I strongly connected this with the crushing repetition in many math classes. Homework! The idea here that distracted is distinct than differently attracted is powerful. Having students find and try different ways to approach work and obtain new information. Read for different comprehension processes, different objectives for doing homework, different choice schemes...  Feels like this might also help explain the myth of the great lesson. One of the effects of novelty is reducing the differences in achievement amongst diverse learners. To me that's evidence of the power of engagement, which means empowering learners to control their own engagement. (Course that could be spending sufficient time with Dave, read this.)

Chap 3: Delaying gratification is important.



Hold on a second. Scone break.  OK.

Chap 3: The Myth of Delayed Gratification
Elizabeth Bishop, Primer School
  • Story - bit from Elizabeth Bishop on starting school. 
  • Myth -  necessary work that is unnecessarily arduous can successfully be justified by future rewards.
  • Research - participants were asked to watch something they disliked. One group was asked to look for 3 or 6 distinctions, the other was not asked to do so. The groups that drew distinctions liked the activity more, and the more distinctions they found, the more they liked it. The other group saw no change in liking.

*WORK REQUEST 1*:
In the chapter notes, how many distinctions was one group of participants asked to look for?
*WORK REQUEST 2*:
Reproduce the records from the beginning down through the line containing "producţia agricolă şi", replacing "decembrie" with "December" and changing nothing else.
The records that come next are unrelated to the chapter notes.

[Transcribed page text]
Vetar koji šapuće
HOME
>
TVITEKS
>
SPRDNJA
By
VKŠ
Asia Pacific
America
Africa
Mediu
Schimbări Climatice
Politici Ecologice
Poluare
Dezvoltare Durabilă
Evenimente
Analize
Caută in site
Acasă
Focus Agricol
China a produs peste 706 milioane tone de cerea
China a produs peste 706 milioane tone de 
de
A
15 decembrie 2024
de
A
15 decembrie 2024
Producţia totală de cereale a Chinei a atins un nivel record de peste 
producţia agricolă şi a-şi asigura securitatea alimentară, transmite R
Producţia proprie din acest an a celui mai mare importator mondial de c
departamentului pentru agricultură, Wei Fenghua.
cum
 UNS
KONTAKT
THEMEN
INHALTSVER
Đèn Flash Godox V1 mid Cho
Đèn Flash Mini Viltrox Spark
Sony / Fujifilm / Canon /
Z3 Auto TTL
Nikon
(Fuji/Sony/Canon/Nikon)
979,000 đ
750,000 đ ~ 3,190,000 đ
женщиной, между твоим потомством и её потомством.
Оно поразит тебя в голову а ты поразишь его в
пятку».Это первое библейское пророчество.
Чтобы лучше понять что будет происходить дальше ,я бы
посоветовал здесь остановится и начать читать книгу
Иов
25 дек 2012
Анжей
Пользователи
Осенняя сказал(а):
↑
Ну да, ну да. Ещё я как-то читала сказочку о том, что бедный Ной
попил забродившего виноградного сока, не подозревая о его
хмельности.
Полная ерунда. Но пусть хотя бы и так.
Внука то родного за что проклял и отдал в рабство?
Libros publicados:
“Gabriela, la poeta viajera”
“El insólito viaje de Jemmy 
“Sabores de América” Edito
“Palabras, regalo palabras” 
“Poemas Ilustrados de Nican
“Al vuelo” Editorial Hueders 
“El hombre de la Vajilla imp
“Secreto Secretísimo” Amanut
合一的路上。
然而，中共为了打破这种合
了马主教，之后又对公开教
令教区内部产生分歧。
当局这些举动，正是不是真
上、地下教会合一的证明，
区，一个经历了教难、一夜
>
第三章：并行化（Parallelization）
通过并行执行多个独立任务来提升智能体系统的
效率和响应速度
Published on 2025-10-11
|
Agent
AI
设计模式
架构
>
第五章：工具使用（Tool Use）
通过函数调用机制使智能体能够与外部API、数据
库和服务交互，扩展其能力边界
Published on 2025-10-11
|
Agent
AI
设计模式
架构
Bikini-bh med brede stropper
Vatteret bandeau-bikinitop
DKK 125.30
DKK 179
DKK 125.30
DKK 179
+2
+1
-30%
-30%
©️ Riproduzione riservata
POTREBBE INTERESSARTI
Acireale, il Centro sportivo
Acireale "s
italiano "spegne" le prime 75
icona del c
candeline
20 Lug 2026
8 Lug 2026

*RESPONSE AREA 1*:
Three or six.

*RESPONSE AREA 2*:
Vetar koji šapuće
HOME
>
TVITEKS
>
SPRDNJA
By
VKŠ
Asia Pacific
America
Africa
Mediu
Schimbări Climatice
Politici Ecologice
Poluare
Dezvoltare Durabilă
Evenimente
Analize
Caută in site
Acasă
Focus Agricol
China a produs peste 706 milioane tone de cerea
China a produs peste 706 milioane tone de 
de
A
15 December 2024
de
A
15 December 2024
Producţia totală de cereale a Chinei a atins un nivel record de peste 
producţia agricolă şi a-şi asigura securitatea alimentară, transmite R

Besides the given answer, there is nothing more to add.